Riscrivi le voci dall'inizio fino alla riga che contiene "136L213 147L223 136L43", compresa. In questo tratto rinomina "crop field" in "cultivated field" e lascia invariato tutto il resto.
▼
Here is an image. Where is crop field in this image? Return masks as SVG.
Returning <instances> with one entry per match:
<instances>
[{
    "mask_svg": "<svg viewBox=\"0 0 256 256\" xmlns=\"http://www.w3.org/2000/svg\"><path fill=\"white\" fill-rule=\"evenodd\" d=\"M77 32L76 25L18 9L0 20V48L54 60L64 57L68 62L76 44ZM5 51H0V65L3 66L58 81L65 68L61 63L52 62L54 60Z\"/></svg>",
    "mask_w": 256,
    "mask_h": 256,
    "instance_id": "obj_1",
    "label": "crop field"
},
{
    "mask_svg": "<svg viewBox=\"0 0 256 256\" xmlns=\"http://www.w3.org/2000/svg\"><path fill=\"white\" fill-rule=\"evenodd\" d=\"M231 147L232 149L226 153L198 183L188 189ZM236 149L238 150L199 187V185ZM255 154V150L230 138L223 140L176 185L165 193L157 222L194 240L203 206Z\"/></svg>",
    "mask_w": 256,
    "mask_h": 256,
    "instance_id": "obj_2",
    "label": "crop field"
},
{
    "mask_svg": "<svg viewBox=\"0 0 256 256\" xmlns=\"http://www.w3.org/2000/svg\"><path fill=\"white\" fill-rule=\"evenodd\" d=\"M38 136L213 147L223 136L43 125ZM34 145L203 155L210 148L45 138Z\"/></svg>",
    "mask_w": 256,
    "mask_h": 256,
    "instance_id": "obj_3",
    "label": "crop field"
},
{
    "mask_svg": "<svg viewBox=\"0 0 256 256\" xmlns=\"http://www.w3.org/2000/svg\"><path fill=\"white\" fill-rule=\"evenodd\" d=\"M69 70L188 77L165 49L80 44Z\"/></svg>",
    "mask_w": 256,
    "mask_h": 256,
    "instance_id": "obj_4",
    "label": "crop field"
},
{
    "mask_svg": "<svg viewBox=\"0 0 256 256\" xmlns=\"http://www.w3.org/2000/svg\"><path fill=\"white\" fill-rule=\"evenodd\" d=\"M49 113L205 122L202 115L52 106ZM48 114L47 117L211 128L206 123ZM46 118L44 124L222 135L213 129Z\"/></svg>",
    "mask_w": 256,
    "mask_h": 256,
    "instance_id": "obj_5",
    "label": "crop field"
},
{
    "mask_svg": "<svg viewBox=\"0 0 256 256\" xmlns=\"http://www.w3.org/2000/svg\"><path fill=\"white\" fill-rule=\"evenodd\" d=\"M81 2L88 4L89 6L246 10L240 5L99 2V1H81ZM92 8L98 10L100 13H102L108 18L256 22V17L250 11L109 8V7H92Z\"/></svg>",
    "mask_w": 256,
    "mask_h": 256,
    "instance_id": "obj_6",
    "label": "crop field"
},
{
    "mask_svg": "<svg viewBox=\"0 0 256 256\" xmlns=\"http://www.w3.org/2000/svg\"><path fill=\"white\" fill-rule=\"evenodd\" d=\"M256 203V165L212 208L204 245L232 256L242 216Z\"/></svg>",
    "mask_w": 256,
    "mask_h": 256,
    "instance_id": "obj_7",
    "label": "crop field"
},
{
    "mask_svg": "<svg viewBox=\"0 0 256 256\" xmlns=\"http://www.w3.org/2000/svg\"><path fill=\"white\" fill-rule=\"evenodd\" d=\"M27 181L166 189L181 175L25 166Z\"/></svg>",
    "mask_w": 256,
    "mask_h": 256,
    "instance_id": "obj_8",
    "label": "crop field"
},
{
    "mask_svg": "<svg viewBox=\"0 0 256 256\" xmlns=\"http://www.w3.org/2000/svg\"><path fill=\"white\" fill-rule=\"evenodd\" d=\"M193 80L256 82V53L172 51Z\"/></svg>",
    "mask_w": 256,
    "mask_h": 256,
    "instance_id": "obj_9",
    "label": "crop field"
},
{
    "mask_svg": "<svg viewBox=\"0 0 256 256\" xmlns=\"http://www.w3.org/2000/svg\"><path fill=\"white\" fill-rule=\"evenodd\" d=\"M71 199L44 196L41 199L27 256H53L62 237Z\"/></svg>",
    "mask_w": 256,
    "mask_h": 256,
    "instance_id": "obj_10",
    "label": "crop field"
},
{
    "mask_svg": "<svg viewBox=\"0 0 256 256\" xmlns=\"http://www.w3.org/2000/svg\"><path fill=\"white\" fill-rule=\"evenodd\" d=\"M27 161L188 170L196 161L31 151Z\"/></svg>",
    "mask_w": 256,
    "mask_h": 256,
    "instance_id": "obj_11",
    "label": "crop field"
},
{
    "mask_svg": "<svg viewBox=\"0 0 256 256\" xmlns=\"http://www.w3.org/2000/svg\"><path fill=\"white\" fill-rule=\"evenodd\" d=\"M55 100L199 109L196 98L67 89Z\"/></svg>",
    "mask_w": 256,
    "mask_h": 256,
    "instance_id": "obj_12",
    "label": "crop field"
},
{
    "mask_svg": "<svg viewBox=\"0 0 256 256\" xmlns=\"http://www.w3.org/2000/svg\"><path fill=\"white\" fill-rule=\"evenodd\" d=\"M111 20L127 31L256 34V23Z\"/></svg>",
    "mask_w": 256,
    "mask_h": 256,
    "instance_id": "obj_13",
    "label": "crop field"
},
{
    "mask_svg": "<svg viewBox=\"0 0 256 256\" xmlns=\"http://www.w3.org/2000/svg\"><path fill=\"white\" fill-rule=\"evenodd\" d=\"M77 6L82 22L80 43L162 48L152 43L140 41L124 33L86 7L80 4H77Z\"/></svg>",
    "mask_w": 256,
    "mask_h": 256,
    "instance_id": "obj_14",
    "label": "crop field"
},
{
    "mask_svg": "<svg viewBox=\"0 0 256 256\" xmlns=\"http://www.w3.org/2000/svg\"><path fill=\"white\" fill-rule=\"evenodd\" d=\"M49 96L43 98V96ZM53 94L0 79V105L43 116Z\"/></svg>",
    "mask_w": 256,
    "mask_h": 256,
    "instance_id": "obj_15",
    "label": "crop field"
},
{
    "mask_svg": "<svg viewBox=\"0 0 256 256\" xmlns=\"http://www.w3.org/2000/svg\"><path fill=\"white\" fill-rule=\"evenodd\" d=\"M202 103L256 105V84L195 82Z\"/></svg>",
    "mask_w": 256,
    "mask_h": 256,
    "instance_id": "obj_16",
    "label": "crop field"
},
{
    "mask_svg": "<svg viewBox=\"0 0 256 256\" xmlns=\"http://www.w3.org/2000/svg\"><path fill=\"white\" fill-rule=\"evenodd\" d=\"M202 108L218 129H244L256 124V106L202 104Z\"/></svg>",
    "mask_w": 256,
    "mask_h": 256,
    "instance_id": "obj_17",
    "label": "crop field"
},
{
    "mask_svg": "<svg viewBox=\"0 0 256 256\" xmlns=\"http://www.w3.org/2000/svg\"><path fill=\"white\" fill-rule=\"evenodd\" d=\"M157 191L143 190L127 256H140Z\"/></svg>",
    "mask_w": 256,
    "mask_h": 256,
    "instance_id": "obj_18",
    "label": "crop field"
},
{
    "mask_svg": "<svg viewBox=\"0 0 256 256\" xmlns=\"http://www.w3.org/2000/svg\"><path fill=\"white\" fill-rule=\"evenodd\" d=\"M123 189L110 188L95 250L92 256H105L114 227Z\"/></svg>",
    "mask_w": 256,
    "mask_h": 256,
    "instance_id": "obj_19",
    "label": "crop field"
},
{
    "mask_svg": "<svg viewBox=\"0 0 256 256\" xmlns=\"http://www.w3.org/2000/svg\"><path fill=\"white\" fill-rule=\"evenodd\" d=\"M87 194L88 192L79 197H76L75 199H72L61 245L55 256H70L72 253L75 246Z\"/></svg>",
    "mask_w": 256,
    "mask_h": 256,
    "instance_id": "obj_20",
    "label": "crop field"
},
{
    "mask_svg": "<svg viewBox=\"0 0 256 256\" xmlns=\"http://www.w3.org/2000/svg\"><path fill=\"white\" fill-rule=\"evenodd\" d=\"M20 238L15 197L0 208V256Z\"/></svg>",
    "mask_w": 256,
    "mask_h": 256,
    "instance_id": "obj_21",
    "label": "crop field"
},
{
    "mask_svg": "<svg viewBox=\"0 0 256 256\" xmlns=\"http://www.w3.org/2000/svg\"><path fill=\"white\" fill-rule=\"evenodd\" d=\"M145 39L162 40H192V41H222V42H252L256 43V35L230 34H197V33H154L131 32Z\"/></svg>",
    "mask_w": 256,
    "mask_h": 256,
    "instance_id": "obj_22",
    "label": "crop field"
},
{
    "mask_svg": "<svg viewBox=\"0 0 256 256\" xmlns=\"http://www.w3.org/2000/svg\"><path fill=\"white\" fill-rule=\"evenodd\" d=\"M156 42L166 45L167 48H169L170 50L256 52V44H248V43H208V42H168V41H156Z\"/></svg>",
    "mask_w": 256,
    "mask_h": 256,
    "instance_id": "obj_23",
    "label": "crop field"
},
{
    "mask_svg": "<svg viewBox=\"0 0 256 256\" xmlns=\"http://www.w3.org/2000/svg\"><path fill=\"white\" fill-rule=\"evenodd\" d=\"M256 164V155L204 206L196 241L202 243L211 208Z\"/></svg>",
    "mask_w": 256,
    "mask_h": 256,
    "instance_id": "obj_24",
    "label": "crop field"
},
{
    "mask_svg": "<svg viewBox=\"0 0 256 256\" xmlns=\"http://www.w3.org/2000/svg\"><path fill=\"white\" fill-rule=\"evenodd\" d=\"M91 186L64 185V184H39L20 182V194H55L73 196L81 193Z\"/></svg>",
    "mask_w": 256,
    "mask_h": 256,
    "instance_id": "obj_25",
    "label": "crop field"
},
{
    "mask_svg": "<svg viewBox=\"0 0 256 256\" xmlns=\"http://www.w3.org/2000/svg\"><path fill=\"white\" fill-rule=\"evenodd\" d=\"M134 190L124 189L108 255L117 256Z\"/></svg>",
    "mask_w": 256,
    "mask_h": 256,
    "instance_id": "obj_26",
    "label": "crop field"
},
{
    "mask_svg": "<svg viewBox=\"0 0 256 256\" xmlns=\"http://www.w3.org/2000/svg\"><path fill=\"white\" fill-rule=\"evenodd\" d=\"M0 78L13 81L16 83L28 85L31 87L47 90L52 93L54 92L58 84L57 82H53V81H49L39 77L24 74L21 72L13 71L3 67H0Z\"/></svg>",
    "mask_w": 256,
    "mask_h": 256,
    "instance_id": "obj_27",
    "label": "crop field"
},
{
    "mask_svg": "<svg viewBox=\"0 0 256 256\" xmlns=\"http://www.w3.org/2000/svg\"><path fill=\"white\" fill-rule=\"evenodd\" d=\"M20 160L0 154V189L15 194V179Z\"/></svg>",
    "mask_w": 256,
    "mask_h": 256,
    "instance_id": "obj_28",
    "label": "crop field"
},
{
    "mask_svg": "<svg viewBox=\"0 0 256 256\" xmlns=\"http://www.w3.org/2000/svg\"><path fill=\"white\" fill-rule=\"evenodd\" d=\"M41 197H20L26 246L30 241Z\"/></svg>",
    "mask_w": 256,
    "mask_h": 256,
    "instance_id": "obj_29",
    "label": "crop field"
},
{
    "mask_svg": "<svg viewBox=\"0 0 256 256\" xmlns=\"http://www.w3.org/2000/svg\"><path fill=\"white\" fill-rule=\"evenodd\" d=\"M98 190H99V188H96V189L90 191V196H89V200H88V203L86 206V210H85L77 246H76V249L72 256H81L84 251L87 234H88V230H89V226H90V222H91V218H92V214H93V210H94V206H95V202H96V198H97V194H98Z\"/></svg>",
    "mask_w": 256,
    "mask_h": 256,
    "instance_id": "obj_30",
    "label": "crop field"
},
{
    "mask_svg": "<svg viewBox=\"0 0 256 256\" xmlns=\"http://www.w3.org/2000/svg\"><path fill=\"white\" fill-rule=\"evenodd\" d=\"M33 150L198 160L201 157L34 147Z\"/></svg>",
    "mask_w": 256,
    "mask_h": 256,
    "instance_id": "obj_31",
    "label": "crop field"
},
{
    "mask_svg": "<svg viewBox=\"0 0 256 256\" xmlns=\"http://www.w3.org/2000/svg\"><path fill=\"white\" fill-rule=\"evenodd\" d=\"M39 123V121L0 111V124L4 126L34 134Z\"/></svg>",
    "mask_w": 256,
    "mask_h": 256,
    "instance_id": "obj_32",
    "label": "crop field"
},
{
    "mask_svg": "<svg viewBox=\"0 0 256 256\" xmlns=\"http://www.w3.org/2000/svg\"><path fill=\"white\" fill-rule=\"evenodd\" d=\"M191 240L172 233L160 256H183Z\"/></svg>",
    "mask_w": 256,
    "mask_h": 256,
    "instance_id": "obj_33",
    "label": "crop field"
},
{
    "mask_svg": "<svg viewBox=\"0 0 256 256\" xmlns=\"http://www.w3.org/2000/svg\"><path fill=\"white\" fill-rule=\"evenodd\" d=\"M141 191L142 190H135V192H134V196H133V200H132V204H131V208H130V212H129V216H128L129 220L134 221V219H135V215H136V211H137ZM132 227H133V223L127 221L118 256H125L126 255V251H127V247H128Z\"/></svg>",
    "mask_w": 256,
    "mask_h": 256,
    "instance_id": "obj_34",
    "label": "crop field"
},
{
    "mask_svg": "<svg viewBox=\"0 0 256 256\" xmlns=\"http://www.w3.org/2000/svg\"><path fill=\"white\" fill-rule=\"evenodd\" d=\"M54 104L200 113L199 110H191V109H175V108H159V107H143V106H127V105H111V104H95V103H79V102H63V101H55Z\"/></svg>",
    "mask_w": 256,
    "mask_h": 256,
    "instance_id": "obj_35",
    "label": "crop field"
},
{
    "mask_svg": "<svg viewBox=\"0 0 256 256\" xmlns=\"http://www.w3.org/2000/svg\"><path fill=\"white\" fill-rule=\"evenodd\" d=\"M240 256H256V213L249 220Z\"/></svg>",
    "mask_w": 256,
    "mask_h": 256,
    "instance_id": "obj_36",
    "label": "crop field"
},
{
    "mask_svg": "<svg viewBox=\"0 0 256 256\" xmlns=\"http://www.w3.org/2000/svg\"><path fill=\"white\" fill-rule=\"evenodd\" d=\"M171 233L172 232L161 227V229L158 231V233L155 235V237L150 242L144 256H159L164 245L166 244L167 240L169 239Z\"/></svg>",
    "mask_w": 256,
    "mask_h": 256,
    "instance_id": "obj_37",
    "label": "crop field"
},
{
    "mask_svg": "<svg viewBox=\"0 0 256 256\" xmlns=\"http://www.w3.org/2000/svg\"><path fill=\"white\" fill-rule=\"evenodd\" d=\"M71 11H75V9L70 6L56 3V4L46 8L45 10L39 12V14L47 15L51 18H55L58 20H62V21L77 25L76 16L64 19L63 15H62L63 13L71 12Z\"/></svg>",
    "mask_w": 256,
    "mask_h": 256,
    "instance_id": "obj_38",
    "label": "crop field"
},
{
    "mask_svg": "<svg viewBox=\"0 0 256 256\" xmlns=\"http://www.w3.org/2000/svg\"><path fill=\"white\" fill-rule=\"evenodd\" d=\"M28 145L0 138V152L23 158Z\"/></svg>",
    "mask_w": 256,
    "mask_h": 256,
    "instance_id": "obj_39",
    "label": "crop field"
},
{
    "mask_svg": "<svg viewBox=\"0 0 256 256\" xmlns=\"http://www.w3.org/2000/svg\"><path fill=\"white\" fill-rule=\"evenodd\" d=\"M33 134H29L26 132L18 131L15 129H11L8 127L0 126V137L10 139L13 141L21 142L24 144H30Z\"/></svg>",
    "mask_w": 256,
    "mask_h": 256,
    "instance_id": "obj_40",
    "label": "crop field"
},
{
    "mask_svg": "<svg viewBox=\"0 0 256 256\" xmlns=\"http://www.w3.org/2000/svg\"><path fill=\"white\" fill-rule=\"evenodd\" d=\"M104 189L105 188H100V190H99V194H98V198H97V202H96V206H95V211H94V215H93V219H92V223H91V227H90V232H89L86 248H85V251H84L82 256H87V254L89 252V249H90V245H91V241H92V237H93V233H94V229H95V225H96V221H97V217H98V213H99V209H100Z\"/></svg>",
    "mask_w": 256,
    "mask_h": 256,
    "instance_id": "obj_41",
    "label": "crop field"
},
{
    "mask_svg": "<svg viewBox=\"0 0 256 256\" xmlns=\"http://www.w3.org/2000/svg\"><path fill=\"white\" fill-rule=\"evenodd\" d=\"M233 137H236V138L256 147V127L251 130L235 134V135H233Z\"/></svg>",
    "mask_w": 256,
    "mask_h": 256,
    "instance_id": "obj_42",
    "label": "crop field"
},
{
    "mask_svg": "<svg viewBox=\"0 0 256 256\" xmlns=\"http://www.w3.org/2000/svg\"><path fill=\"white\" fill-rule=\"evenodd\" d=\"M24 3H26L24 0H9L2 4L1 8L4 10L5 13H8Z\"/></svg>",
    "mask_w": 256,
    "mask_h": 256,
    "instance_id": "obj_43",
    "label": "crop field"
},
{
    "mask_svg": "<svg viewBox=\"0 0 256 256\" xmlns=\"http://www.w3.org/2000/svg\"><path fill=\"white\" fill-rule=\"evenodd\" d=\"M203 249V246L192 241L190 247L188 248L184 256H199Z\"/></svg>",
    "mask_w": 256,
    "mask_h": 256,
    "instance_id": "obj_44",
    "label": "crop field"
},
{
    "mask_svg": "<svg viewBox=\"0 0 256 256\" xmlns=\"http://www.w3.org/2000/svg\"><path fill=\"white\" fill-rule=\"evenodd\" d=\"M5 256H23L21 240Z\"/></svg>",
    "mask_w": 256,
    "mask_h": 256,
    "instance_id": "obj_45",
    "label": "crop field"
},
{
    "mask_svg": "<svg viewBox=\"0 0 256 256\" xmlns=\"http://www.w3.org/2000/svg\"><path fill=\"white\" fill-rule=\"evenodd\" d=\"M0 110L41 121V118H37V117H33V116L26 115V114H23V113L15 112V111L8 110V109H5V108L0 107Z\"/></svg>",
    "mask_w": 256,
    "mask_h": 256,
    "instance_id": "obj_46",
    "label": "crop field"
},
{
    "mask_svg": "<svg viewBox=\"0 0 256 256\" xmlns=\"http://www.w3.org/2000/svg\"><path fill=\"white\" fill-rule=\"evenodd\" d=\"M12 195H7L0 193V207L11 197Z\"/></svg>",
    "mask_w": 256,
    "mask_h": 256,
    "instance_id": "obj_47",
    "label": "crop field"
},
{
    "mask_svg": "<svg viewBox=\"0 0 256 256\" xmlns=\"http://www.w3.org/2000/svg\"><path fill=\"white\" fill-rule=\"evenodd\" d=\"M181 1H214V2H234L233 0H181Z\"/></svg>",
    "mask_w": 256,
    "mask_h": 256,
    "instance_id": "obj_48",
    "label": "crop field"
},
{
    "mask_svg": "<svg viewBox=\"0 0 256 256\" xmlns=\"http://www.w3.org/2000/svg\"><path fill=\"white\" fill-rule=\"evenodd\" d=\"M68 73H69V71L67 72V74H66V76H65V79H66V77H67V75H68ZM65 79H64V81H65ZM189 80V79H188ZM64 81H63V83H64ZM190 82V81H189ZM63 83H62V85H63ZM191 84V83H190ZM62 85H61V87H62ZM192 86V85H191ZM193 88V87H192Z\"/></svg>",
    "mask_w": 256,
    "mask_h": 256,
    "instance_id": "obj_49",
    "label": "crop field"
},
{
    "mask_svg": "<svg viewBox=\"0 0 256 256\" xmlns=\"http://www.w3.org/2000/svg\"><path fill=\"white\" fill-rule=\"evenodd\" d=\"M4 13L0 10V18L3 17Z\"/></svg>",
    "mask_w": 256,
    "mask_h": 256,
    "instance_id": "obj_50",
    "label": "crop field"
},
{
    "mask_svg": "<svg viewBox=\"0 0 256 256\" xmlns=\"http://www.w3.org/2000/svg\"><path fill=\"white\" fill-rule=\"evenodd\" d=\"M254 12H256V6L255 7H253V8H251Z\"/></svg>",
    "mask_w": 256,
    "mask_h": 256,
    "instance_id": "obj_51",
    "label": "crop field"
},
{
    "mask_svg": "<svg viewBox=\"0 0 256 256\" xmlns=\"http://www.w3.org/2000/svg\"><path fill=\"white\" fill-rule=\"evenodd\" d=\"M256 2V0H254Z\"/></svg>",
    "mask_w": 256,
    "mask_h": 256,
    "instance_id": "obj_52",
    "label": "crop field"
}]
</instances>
▲
▸ SOLUZIONE SCRITTA
Here is an image. Where is cultivated field in this image? Return masks as SVG.
Returning <instances> with one entry per match:
<instances>
[{
    "mask_svg": "<svg viewBox=\"0 0 256 256\" xmlns=\"http://www.w3.org/2000/svg\"><path fill=\"white\" fill-rule=\"evenodd\" d=\"M77 32L76 25L18 9L0 20V48L54 60L64 57L68 62L76 44ZM5 51H0V65L3 66L58 81L65 68L61 63L52 62L54 60Z\"/></svg>",
    "mask_w": 256,
    "mask_h": 256,
    "instance_id": "obj_1",
    "label": "cultivated field"
},
{
    "mask_svg": "<svg viewBox=\"0 0 256 256\" xmlns=\"http://www.w3.org/2000/svg\"><path fill=\"white\" fill-rule=\"evenodd\" d=\"M231 147L232 149L226 153L198 183L188 189ZM236 149L238 150L199 187V185ZM255 154V150L230 138L223 140L176 185L165 193L157 222L194 240L203 206Z\"/></svg>",
    "mask_w": 256,
    "mask_h": 256,
    "instance_id": "obj_2",
    "label": "cultivated field"
},
{
    "mask_svg": "<svg viewBox=\"0 0 256 256\" xmlns=\"http://www.w3.org/2000/svg\"><path fill=\"white\" fill-rule=\"evenodd\" d=\"M38 136L213 147L223 136L43 125ZM34 145L203 155L210 148L45 138Z\"/></svg>",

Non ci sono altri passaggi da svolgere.